In a system such as Bitcoin, basically all information is pretty much public, so all payment amounts and who paid and where they got it from, are public; the only way you hide your identity is by using pseudo identities.
"If an employer were to pay staff with Bitcoins, I could sort of see who is paid on the same day I was paid, or at least know if my payment was average or I'm getting much less than others and so on. This is a problem for Bitcoin because now every employee must either use some extra means to hide his identity or face the prospect of having all his financial transactions deciphered," said Ben-Sasson.
Instead of transactions being in the open, if all you saw was cryptographic commitments nothing could be learned from these.
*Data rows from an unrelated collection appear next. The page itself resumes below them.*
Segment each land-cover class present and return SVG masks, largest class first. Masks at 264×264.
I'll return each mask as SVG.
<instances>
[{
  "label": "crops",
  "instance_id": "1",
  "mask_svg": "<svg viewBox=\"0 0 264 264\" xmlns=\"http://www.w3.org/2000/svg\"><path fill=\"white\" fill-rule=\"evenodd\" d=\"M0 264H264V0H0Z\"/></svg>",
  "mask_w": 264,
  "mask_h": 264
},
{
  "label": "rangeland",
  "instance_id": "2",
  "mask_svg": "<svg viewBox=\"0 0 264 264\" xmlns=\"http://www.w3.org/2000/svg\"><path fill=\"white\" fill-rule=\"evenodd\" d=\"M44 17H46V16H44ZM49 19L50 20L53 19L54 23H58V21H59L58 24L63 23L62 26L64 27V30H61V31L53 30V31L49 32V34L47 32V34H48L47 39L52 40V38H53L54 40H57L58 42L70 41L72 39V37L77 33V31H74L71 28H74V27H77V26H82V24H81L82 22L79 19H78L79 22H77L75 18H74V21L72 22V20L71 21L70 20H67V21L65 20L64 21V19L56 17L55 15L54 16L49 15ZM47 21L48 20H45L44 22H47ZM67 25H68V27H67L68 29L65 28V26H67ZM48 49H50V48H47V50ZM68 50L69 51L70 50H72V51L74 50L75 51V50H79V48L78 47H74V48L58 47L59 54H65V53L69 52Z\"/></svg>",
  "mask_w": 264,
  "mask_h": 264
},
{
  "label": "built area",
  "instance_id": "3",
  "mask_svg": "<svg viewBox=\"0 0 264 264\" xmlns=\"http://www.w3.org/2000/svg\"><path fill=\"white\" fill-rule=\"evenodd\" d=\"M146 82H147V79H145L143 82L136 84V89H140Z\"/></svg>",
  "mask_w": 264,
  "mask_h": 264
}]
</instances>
But this presents potential problems concerning computational integrity, because you cannot check whether people have the funds to supply transactions.
"So Zerocash would prove the information encrypted inside one of these transactions; if you decrypt it you would see that the funds being transferred are the same as the funds appearing in a previous unspent transaction and you would see what that previous transaction was and so forth.
"The proof convinces you that payments are legitimate, that the balance is maintained. But you know nothing about where the money came from and who it's going to."
A problem for privacy solutions is scaling them; they tend to be quite computationally onerous, especially running on top of smart contracts on a blockchain, for instance.
Ben-Sasson said ZK proofs definitely take time and computational resources to run, although this would be improved by better engineering and by using more advanced computers. "The proof is like 300 bytes long but to generate it takes roughly 46 seconds. So, it's much longer than it would take you to generate a Bitcoin transaction, which just has a couple of digital signatures and takes less than a second.
"Checking these transactions is still pretty efficient. It takes like 10 milliseconds, so it's more than checking a Bitcoin transaction but it's not horrendous. I should also mention there is a lot of memory consumption required, you need a lot of RAM to generate one of these proofs. We will get these things down, and technology advances – it's not going to stay 46 seconds, but it is always going to be much more costly than Bitcoin."
Ben-Sasson is a scientist and not over-familiar with the world of private blockchains, but he said ZK proofs exist as open source code which can be forked and optimised for various use cases. "I hope that a lot of companies and endeavors use this to start off various private or other kinds of blockchains for other things.
"You would probably want to tweak some of the computations that go underneath. Just like people took Bitcoin, called it something else and used it only for transactions in some gaming community, for example, you could do the same thing."
In terms of the sort of optimisations for scaling to private blockchains, he pointed out that the lab tests were done using a strong server a couple of years ago; using one of today's cutting-edge $20k computer would make things work faster.
He said the number of transactions the system is going to deal with is a big factor. The complexity and the time it will take to generate the proof is proportional to how complicated the computation is itself.
"From the point of view of the ZK proofs, the only thing that matters is the number of gates or computational operations that you need to run the computation from start to end.
"But if you have a very long programme that you want to check; that the derivatives match or bonds have certain properties that have to compute, this can also have an effect."